▸ **Activity**: Only the count is needed. Count the lines below with the word "live" in them.

▸ **Given information**:
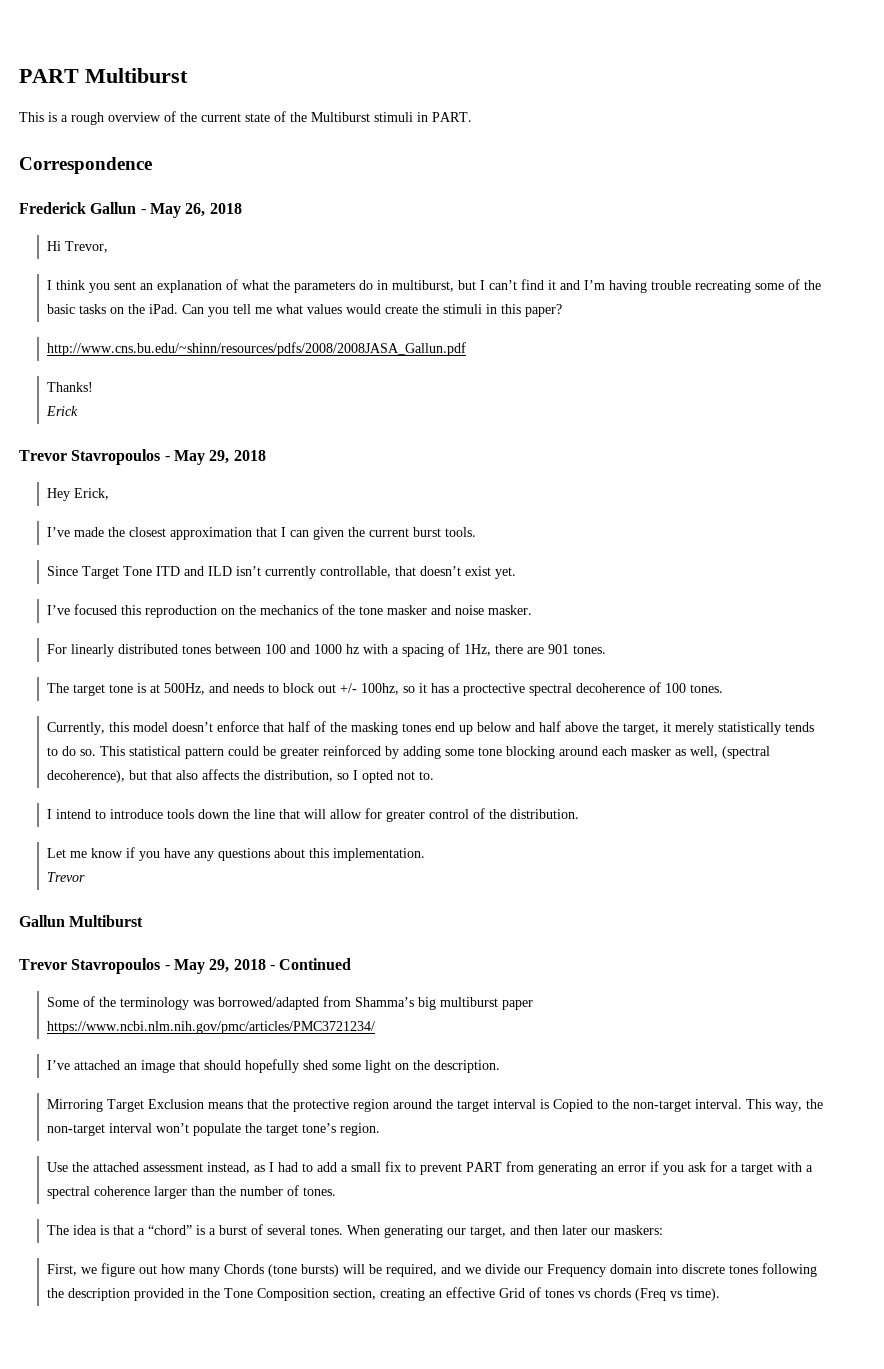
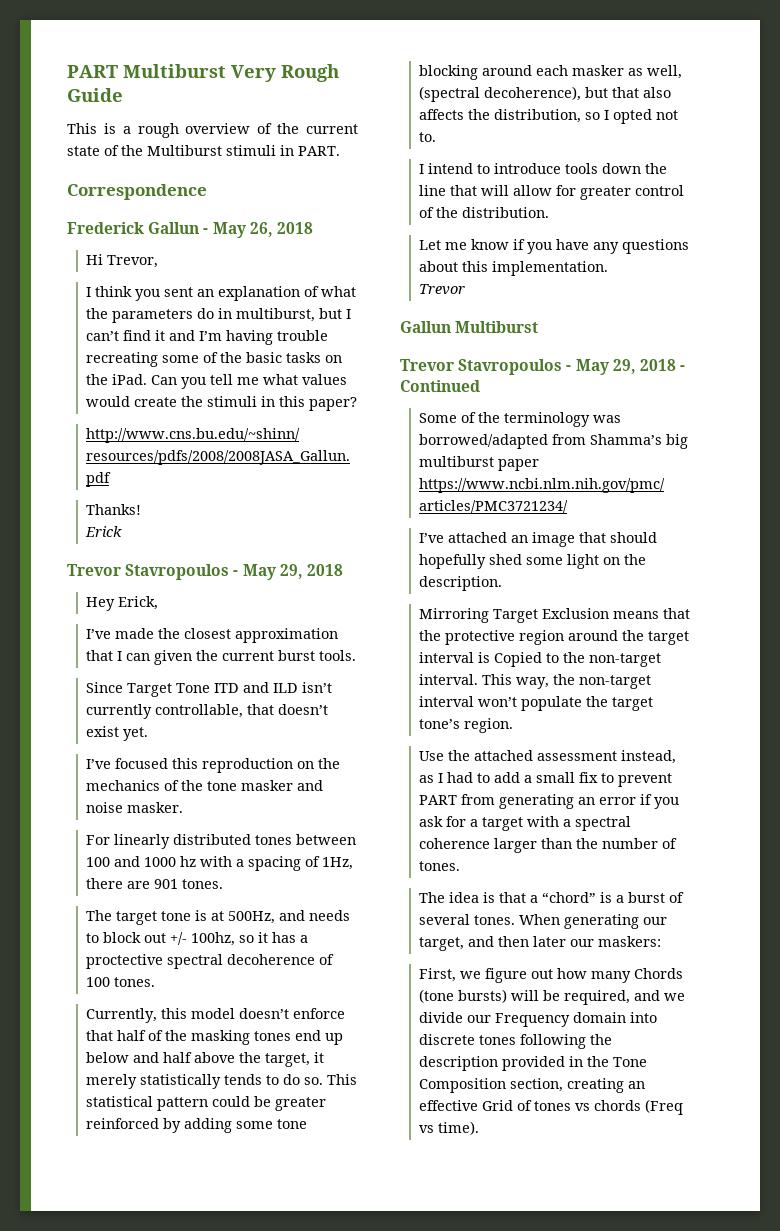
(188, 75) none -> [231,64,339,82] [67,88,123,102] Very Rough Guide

* * *

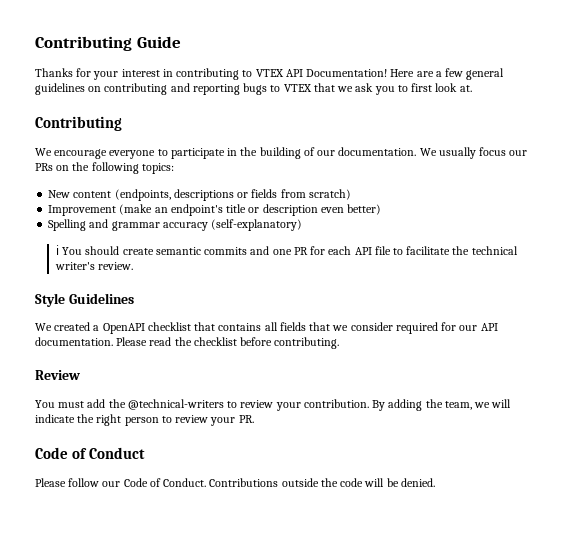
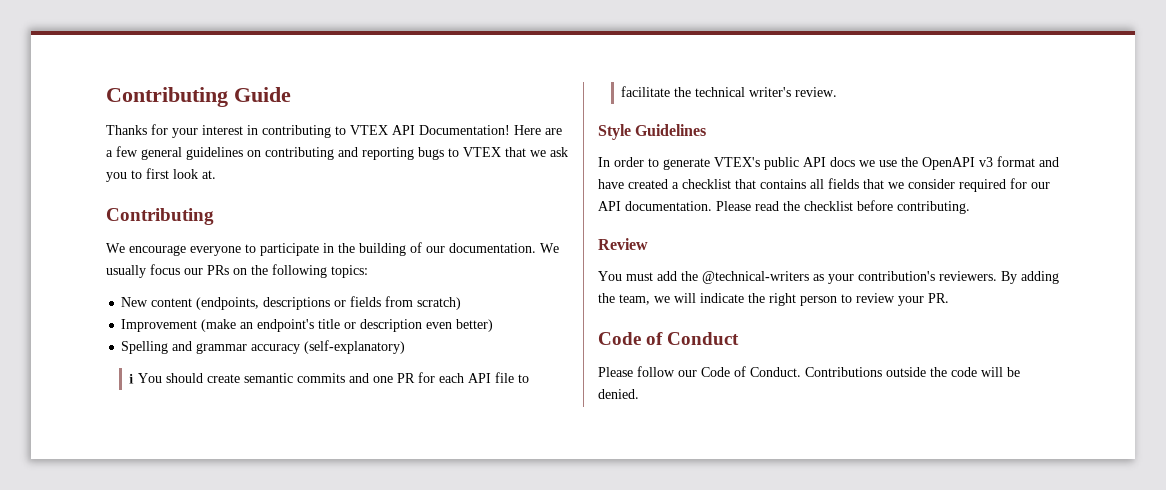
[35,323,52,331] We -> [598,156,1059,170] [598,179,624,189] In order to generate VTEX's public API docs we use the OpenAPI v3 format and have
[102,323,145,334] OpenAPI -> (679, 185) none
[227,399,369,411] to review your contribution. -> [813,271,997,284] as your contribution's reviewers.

---

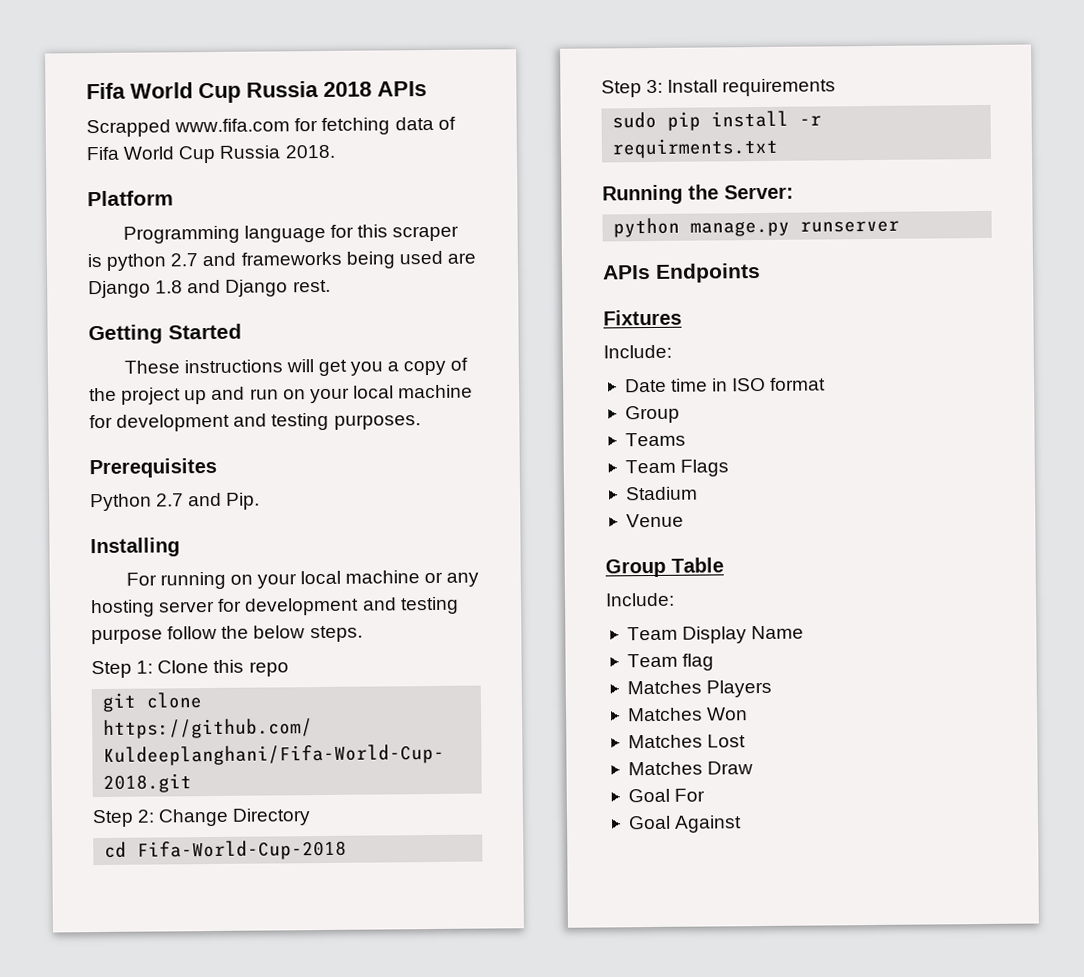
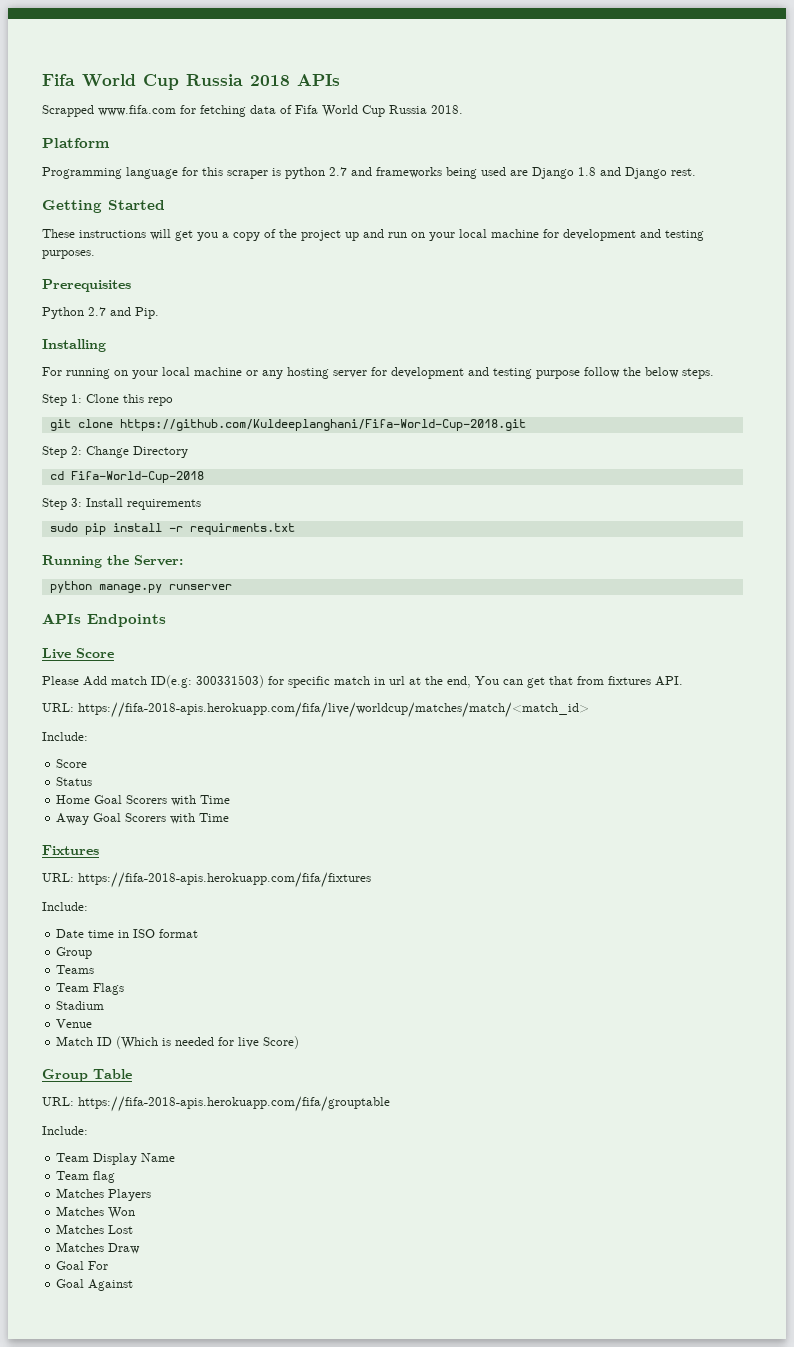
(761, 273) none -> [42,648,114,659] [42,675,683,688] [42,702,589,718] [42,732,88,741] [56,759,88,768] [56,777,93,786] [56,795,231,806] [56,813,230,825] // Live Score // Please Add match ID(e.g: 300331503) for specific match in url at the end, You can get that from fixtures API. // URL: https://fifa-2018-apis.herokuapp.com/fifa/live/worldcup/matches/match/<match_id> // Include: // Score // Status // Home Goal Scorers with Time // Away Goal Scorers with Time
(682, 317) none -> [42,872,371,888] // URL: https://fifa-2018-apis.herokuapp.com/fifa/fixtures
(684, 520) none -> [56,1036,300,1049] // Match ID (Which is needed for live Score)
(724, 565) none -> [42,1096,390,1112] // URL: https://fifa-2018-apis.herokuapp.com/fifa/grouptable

▸ **Exercise answer**: 2